The story of Jesus’ birth is full of wonder, beauty and glory; it has angels singing, shepherds rejoicing and the birth of the Saviour. But it is also full of unwholesome power, degradation and ugliness; the very reasons why the Saviour is needed.
So this true story keeps speaking into our world and day.
It points us to the reality that ultimate power does not actually lie with the superpowers, the rulers and the tyrants. The power is God’s. But God exercises his power in humility. He expresses it in unexpected places, through ordinary people and their lives. Yes God’s presence is everywhere; without it our whole existence would simply fall apart. But his intimate presence is found in an infant lying in a manger in an obscure village, not in a royal palace with the Caesar on the throne. It reminds us that we are more likely to discover God’s intimate presence this Christmas in a displaced persons camp in Lebanon, Calais’ ‘Jungle’ or a night shelter in Darlington than in a Presidential residence or a Hilton Hotel. It tells us that God is actively at work in our world bringing in his just rule, bringing peace on earth, even if the headline news appears to tell us a different tale. It tells us that even in enforced journeys and the harsh lives of refugees God is present and can be found. It reminds us that in welcoming a stranger, as someone in Bethlehem welcomed the heavily pregnant Mary, we might find we are welcoming the Lord himself.

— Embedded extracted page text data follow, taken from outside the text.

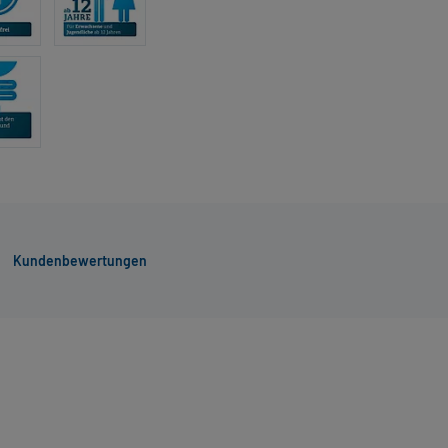
Kundenbewertungen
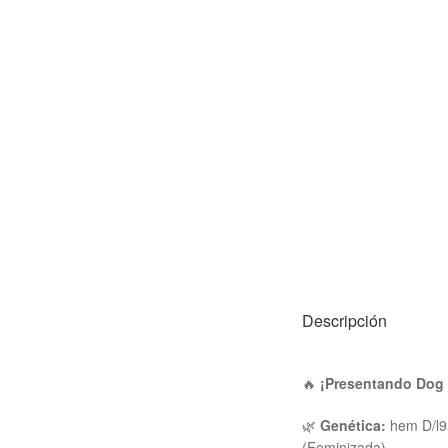
Descripción
🔥
¡Presentando Dog 
🌿
Genética:
hem D/l9
(Feminizada)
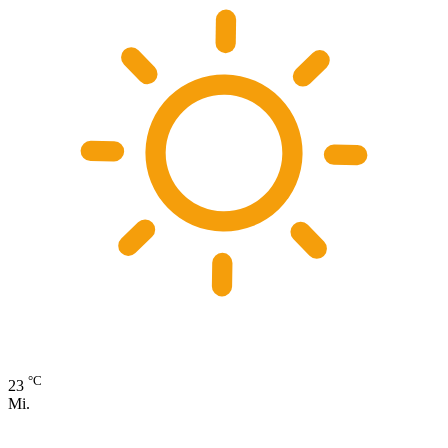
°C
23
Mi.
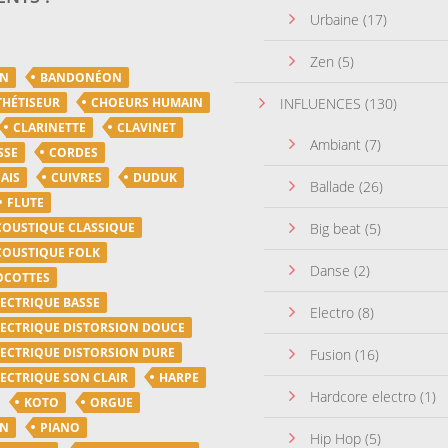
Urbaine
(17)
Zen
(5)
ON
BANDONÉON
THÉTISEUR
CHOEURS HUMAIN
INFLUENCES
(130)
CLARINETTE
CLAVINET
Ambiant
(7)
SSE
CORDES
AIS
CUIVRES
DUDUK
Ballade
(26)
FLUTE
COUSTIQUE CLASSIQUE
Big beat
(5)
COUSTIQUE FOLK
Danse
(2)
OCOTTES
LECTRIQUE BASSE
Electro
(8)
LECTRIQUE DISTORSION DOUCE
LECTRIQUE DISTORSION DURE
Fusion
(16)
LECTRIQUE SON CLAIR
HARPE
Hardcore electro
(1)
KOTO
ORGUE
ON
PIANO
Hip Hop
(5)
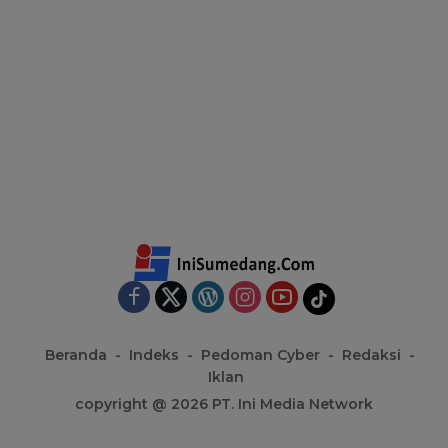
Beranda
Indeks
Pedoman Cyber
Redaksi
Iklan
copyright @ 2026 PT. Ini Media Network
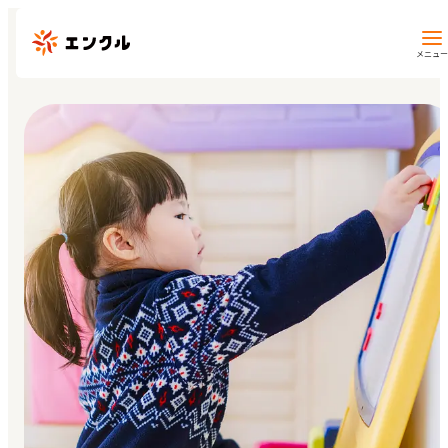
メニュー
保育園・幼稚園を探す
地図から探す
地域から探す
マイページ
閲覧履歴
お気に入り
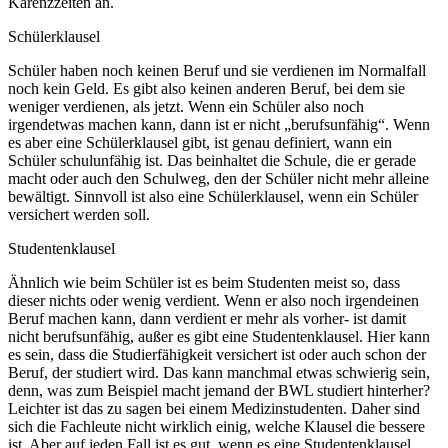
Karenzzeiten an.
Schülerklausel
Schüler haben noch keinen Beruf und sie verdienen im Normalfall
noch kein Geld. Es gibt also keinen anderen Beruf, bei dem sie
weniger verdienen, als jetzt. Wenn ein Schüler also noch
irgendetwas machen kann, dann ist er nicht „berufsunfähig“. Wenn
es aber eine Schülerklausel gibt, ist genau definiert, wann ein
Schüler schulunfähig ist. Das beinhaltet die Schule, die er gerade
macht oder auch den Schulweg, den der Schüler nicht mehr alleine
bewältigt. Sinnvoll ist also eine Schülerklausel, wenn ein Schüler
versichert werden soll.
Studentenklausel
Ähnlich wie beim Schüler ist es beim Studenten meist so, dass
dieser nichts oder wenig verdient. Wenn er also noch irgendeinen
Beruf machen kann, dann verdient er mehr als vorher- ist damit
nicht berufsunfähig, außer es gibt eine Studentenklausel. Hier kann
es sein, dass die Studierfähigkeit versichert ist oder auch schon der
Beruf, der studiert wird. Das kann manchmal etwas schwierig sein,
denn, was zum Beispiel macht jemand der BWL studiert hinterher?
Leichter ist das zu sagen bei einem Medizinstudenten. Daher sind
sich die Fachleute nicht wirklich einig, welche Klausel die bessere
ist. Aber auf jeden Fall ist es gut, wenn es eine Studentenklausel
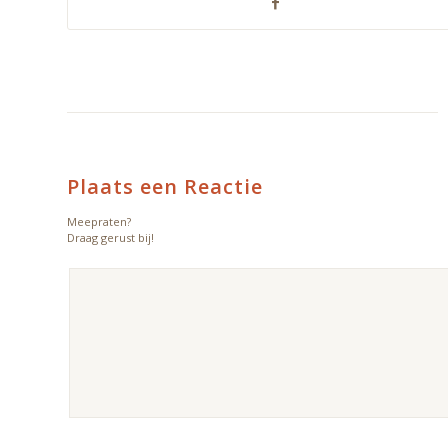
Plaats een Reactie
Meepraten?
Draag gerust bij!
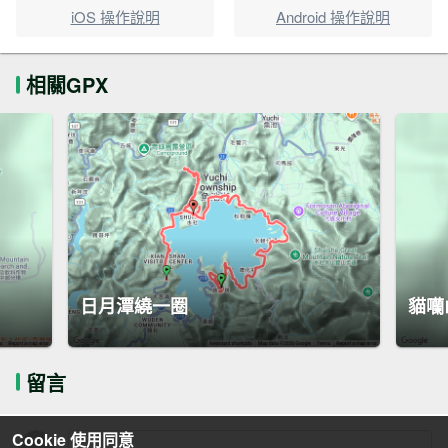
iOS 操作說明
Android 操作說明
相關GPX
日月潭繞一圈
貓囒
留言
Cookie 使用同意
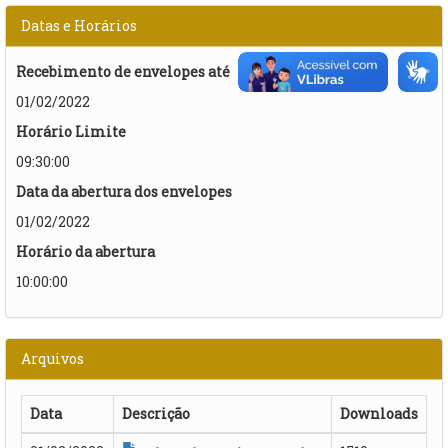
Datas e Horários
Recebimento de envelopes até
01/02/2022
Horário Limite
09:30:00
Data da abertura dos envelopes
01/02/2022
Horário da abertura
10:00:00
Arquivos
Data
Descrição
Downloads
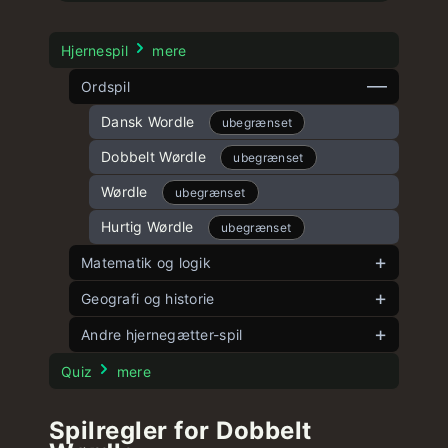
Hjernespil
mere
Ordspil
Dansk Wordle
ubegrænset
Dobbelt Wørdle
ubegrænset
Wørdle
ubegrænset
Hurtig Wørdle
ubegrænset
Matematik og logik
Vinkelspil
Geografi og historie
ubegrænset
Fem vinkler
Spil flag
Andre hjernegætter-spil
ubegrænset
ubegrænset
8 Puslespil
Spil lande
ubegrænset
Stroop Test
ubegrænset
Quiz
mere
15 Puslespil
Spil USA stater
ubegrænset
ubegrænset
Spilregler for Dobbelt
Spil tal
Spil USA flag
ubegrænset
ubegrænset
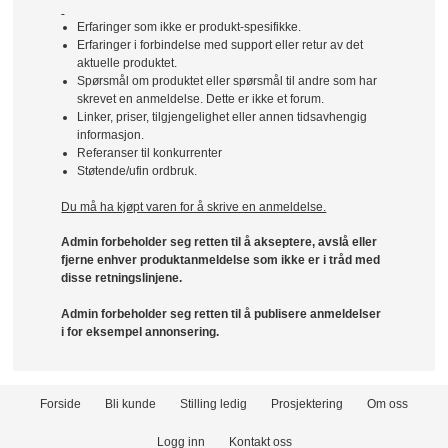
Erfaringer som ikke er produkt-spesifikke.
Erfaringer i forbindelse med support eller retur av det
aktuelle produktet.
Spørsmål om produktet eller spørsmål til andre som har
skrevet en anmeldelse. Dette er ikke et forum.
Linker, priser, tilgjengelighet eller annen tidsavhengig
informasjon.
Referanser til konkurrenter
Støtende/ufin ordbruk.
Du må ha kjøpt varen for å skrive en anmeldelse.
Admin forbeholder seg retten til å akseptere, avslå eller
fjerne enhver produktanmeldelse som ikke er i tråd med
disse retningslinjene.
Admin forbeholder seg retten til å publisere anmeldelser
i for eksempel annonsering.
Forside
Bli kunde
Stilling ledig
Prosjektering
Om oss
Logg inn
Kontakt oss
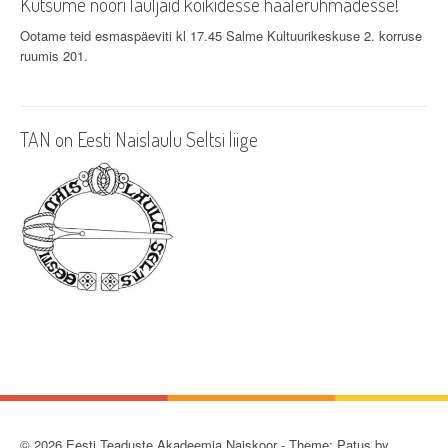
Kutsume noori lauljaid kõikidesse häälerühmadesse!
Ootame teid esmaspäeviti kl 17.45 Salme Kultuurikeskuse 2. korruse
ruumis 201.
TAN on Eesti Naislaulu Seltsi liige
© 2026 Eesti Teaduste Akadeemia Naiskoor - Theme: Patus by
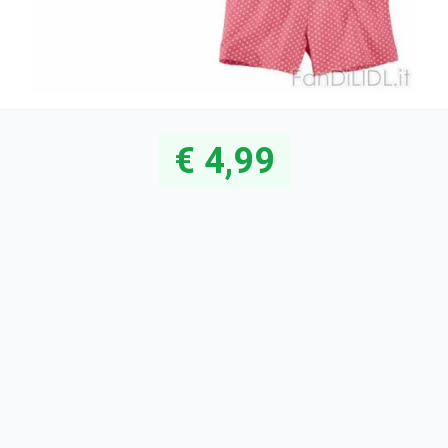
€ 4,99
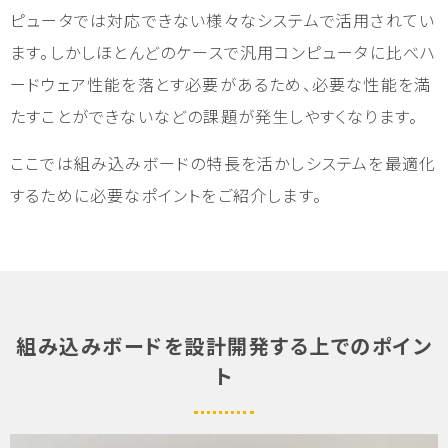
ピュータでは対応できない様々なシステムで活用されてい
ます。しかしほとんどのケースで汎用コンピュータに比べハ
ードウェア性能を落とす必要があるため、必要な性能を満
たすことができないなどの課題が発生しやすくなります。
ここでは組み込みボードの特長を活かしシステムを最適化
するために必要なポイントをご紹介します。
組み込みボードを設計開発する上でのポイン
ト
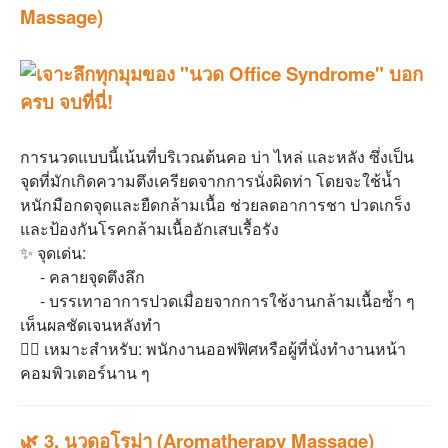
Massage)
การนวดแบบนี้เน้นที่บริเวณต้นคอ บ่า ไหล่ และหลัง ซึ่งเป็น
จุดที่มักเกิดความตึงเครียดจากการนั่งผิดท่า โดยจะใช้น้ำ
หนักมือกดจุดและยืดกล้ามเนื้อ ช่วยลดอาการชา ปวดเกร็ง
และป้องกันโรคกล้ามเนื้ออักเสบเรื้อรัง
✨ จุดเด่น:
- คลายจุดตึงลึก
- บรรเทาอาการปวดเมื่อยจากการใช้งานกล้ามเนื้อซ้ำ ๆ
เห็นผลชัดเจนหลังทำ
💆‍♂️ เหมาะสำหรับ: พนักงานออฟฟิศหรือผู้ที่นั่งทำงานหน้า
คอมพิวเตอร์นาน ๆ
🌿 3. นวดอโรม่า (Aromatherapy Massage)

The shepherds’ part in the story reminds us afresh that God speaks into our world of work. They were simply getting on with their daily job when God met them, and transformed their lives forever. I think we can assume that they remained shepherds for the rest of their lives; but their lives were changed forever by this night and the birth of this child. So easily we can think that we are plain, simple, ordinary working folk. Why should God bother with us? Why would he be interested in our lives? The shepherds’ story tells us that he is bothered and interested. Working life is blessed by the angels song and finding the babe wrapped in swaddling cloths lying in a manger. Joseph himself was a working man, a carpenter. He is the one God chooses and calls to be the human father of his own Son. God blesses the working man and woman. It may not be the first thought that enters our head about the first Christmas day but on reflection it is here. The Saviour comes to the world of work and working people. He reveals himself here. He still does if we have eyes to see.
We live in a wonderful, beautiful world in which great joy and love are found. We live in a sad, ugly world in which great suffering and hatred are found. Both are the realities of life. Jesus’ birth in Bethlehem is into the reality of this world and its life. It is the true story of hardship, difficulty and pain. It is the true story of wonder, great joy and the very deepest love. Jesus’ birth tells us of our God being present and active in a world of stark political realities and power. It tells us of God being with us in refugees, persecution, poverty and work; in all aspects of life. It tells us of his love being so great that He comes as Saviour to bring forgiveness and hope. May we know his saving presence in our homes, our work, our communities and our lives this Christmas and always.